§ WHAT NEEDS TO BE DONE: Copy each line of the material below that includes the string "left".
# # # #
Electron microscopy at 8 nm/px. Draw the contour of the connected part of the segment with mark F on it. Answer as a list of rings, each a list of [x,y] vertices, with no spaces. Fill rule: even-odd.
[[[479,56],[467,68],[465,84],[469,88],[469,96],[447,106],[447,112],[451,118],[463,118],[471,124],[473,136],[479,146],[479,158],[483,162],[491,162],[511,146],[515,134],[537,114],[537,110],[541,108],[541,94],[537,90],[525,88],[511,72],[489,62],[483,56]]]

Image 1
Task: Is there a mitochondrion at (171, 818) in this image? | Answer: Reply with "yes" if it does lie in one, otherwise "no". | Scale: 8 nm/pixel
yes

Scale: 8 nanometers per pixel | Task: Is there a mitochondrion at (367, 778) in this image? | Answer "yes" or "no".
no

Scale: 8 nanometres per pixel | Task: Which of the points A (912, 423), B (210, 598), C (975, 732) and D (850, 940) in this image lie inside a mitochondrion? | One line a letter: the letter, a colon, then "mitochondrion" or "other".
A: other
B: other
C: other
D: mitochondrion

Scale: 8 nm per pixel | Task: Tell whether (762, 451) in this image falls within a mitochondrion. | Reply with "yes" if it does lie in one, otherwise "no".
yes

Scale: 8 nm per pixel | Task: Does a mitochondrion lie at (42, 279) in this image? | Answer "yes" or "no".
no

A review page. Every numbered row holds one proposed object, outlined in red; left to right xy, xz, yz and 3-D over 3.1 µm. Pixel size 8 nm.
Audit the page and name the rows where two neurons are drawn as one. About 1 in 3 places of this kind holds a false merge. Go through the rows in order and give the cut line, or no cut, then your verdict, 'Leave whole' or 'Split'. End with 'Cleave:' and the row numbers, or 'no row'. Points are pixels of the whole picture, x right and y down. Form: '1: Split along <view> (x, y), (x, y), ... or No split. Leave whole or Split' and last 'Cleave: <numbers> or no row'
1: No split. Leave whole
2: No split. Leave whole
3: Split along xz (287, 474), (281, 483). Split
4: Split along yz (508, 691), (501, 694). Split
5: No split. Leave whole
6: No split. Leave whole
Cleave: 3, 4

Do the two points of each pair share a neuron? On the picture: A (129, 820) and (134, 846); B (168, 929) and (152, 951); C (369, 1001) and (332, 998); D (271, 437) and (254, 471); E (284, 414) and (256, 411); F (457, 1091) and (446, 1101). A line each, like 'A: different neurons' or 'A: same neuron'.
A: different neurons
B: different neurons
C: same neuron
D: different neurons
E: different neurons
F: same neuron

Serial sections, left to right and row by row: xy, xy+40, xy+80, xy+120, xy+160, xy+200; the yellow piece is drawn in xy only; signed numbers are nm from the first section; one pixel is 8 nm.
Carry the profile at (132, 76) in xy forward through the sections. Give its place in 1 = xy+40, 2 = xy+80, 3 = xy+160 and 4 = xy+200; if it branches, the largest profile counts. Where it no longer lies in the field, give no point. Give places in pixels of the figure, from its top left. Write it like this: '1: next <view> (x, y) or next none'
# # # #
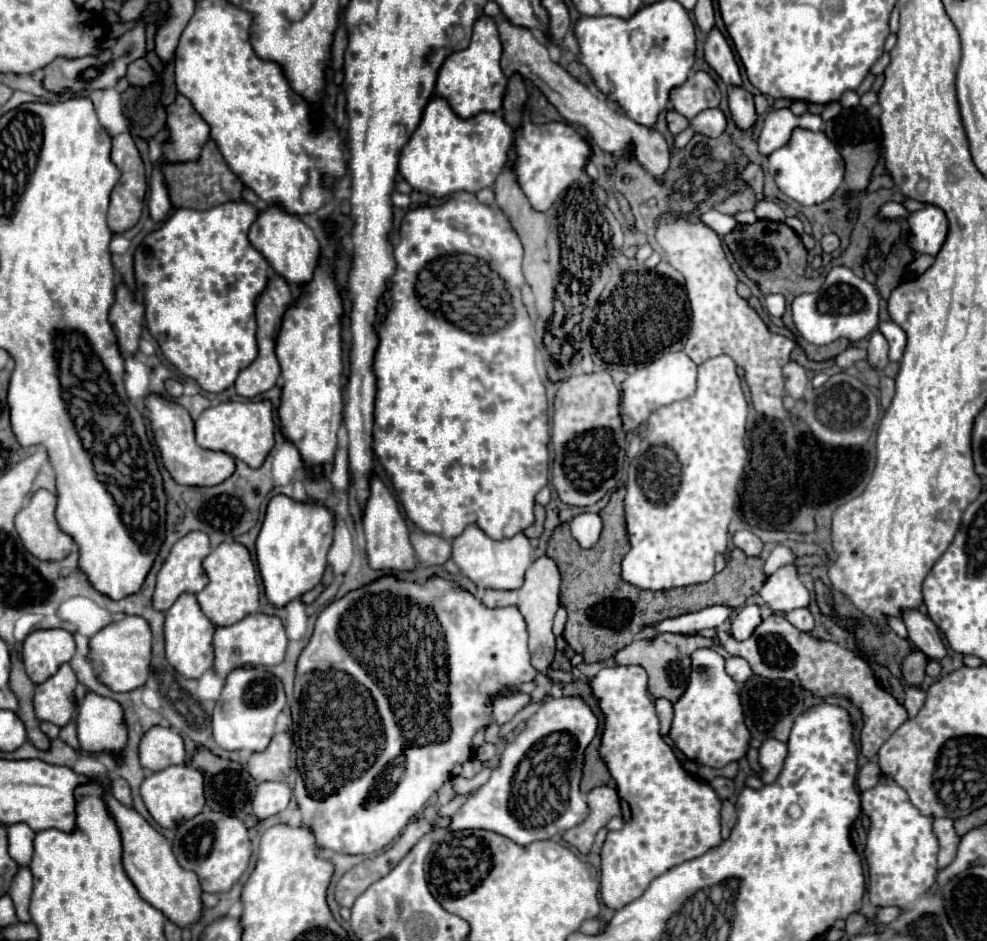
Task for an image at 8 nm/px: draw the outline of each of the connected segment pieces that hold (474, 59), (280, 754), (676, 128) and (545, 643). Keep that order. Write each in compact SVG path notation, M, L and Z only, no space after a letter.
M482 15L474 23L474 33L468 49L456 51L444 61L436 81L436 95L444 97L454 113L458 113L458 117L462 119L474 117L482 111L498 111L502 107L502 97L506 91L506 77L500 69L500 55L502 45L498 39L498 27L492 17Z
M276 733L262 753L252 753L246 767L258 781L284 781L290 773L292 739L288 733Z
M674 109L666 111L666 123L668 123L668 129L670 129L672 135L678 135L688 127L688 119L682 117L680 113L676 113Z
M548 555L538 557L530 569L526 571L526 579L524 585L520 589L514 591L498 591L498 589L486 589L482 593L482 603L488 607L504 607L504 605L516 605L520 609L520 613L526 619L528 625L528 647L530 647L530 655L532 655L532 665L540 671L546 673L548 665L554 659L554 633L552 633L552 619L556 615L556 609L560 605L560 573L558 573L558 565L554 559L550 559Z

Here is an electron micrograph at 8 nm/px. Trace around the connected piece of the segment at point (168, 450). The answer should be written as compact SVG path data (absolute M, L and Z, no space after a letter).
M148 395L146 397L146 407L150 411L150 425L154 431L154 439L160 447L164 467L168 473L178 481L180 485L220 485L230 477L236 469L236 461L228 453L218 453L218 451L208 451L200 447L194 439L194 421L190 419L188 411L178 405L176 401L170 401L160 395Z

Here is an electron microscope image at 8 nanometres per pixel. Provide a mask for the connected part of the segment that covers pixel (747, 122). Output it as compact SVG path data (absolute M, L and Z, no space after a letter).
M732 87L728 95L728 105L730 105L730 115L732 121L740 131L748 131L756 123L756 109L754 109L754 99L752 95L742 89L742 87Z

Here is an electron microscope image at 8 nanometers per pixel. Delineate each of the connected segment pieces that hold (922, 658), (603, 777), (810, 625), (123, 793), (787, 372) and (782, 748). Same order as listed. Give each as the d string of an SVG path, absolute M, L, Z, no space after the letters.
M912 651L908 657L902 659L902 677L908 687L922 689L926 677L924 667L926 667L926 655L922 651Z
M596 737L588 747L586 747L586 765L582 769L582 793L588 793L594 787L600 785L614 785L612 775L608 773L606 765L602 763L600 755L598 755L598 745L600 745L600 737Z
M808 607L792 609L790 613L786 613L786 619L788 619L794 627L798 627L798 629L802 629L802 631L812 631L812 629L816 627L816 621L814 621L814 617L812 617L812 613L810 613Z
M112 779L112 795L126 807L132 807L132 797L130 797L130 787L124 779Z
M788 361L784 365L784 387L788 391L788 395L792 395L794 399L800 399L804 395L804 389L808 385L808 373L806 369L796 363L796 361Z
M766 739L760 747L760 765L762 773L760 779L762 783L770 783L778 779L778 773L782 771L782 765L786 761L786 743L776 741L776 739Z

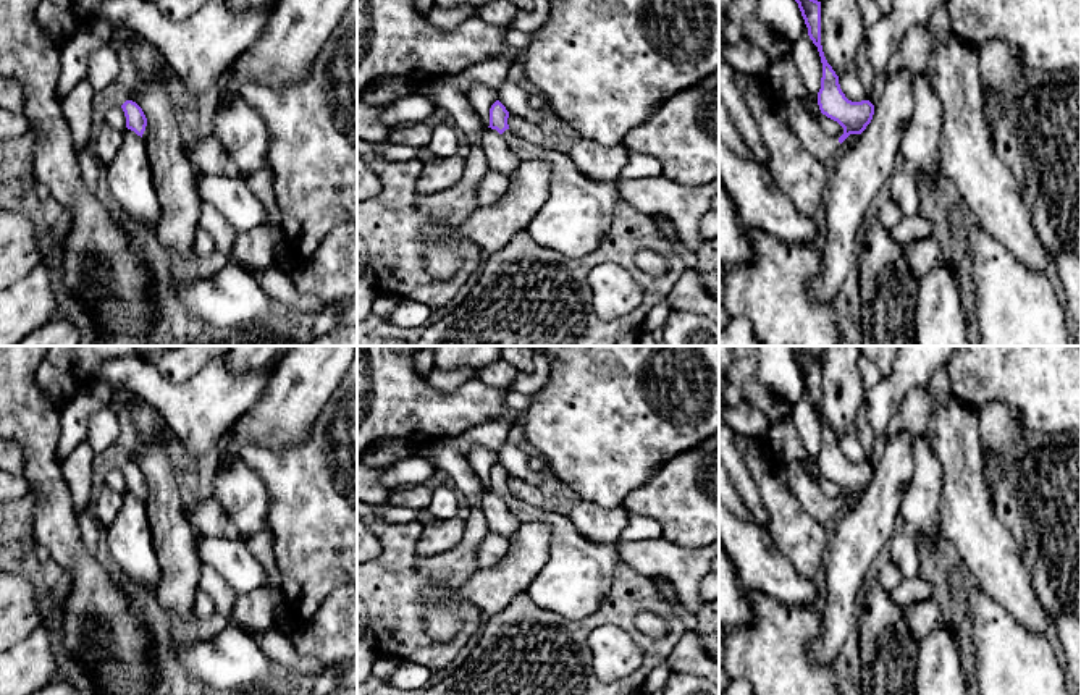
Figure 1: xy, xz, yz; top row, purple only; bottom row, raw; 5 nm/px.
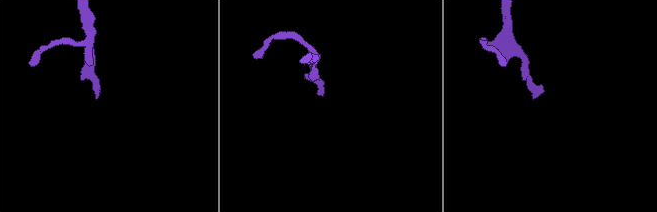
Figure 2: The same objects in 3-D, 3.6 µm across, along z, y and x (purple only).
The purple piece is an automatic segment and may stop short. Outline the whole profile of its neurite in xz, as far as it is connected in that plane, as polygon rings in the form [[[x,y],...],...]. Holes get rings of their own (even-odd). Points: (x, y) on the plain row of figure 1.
# # # #
§ PROBLEM SOLUTION:
A review page. Every numbered row holds one proposed object, outlined in red; left to right xy, xz, yz and 3-D over 3.1 µm. Pixel size 8 nm.
Serial sections, left to right and row by row: xy, xy+40, xy+80, xy+120, xy+160, xy+200; the yellow piece is drawn in xy only; signed numbers are nm from the first section; one pixel is 8 nm.
Carry the profile at (132, 76) in xy forward through the sections. Give its place in 1 = xy+40, 2 = xy+80, 3 = xy+160 and 4 = xy+200; if it branches, the largest profile counts. Where it no longer lies in the field, give no point. Give places in pixels of the figure, from its top left. Write it like this: '1: next <view> (x, y) or next none'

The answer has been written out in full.